Fort Wayne sewage tunnel project completes latest phase
FORT WAYNE, Ind. (AP) — The largest construction project in Fort Wayne’s history recently struck a new milestone with the conclusion of boring for a new sewer tunnel.
City officials and residents on Wednesday celebrated the work of MamaJo — a tunnel-boring machine deriving its name from three Fort Wayne rivers — that dug through roughly 5 miles (8 kilometers) of bedrock since February 2019, The Journal Gazette reported. The community event featured T-shirts and rocks that MamaJo had bored through.
The tunnel connects with 14 neighborhoods, storing and transporting sewage during heavy rain and reducing overflows into local rivers.
MamaJo’s tunnel has been the largest part of the project’s scope, Deputy Director of City Utilities Matthew Wirtz said. The 14-year construction endeavor has been decades in the making. The tunnel is slated to be fully operational by the end of 2023.

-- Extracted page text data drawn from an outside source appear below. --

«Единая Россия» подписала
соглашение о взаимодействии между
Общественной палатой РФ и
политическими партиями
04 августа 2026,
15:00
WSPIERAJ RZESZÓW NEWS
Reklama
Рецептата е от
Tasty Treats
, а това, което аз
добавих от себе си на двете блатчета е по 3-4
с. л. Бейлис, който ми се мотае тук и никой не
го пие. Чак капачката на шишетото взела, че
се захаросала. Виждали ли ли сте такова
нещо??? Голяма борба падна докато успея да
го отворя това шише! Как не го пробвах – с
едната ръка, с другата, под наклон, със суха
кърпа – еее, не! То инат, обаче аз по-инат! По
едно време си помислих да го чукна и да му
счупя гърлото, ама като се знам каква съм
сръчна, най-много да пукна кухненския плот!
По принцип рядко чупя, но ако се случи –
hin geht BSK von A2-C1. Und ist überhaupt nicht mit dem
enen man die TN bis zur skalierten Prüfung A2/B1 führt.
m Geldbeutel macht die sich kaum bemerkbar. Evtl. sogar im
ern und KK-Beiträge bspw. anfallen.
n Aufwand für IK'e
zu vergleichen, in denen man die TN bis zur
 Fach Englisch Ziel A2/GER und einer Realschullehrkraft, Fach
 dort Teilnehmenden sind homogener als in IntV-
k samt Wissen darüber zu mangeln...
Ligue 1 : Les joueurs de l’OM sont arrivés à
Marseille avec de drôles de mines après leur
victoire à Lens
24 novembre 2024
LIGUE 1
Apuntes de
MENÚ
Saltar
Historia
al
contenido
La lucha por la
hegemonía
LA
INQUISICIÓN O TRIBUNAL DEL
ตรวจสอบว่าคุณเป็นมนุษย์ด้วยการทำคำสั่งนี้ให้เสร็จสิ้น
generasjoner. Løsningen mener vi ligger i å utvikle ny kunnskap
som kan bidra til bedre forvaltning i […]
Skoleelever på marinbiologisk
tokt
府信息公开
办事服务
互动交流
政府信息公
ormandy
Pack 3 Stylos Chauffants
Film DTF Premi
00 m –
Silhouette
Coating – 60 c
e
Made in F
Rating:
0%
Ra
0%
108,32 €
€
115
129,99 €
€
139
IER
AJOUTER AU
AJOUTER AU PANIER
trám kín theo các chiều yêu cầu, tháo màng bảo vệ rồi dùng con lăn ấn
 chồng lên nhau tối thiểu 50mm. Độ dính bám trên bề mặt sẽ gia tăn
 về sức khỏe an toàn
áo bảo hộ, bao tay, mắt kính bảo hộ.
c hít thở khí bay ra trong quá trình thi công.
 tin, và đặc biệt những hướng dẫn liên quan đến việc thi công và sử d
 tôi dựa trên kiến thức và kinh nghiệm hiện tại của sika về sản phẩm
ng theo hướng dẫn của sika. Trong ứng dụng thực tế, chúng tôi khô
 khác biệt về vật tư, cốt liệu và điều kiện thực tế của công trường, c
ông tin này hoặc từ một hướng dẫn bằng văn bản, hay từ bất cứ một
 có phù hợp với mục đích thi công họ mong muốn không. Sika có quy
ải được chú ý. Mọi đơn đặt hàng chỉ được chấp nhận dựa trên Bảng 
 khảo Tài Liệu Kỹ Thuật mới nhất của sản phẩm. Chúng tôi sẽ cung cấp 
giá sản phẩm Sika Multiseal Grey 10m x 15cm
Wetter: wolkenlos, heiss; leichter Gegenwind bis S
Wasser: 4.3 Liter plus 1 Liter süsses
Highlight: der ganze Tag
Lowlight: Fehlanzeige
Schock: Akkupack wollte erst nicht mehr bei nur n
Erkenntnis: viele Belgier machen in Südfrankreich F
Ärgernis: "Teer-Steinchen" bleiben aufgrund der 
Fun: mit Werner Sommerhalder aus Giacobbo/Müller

Once completed, the Deep Rock Tunnel will be able to handle 850 million gallons (3.2 million liters) of combined sewage traveling through it each day, city officials said.
The increased sewer capacity is expected to result in cleaner rivers and protect about 45,000 residents and 15,000 properties from basement backups and street flooding. The $188 million investment is expected to serve the city for more than 100 years.
MamaJo’s name comes from the first two letters of each of Fort Wayne’s rivers: “Ma” from the St. Marys and the Maumee and “Jo” from the St. Joseph River.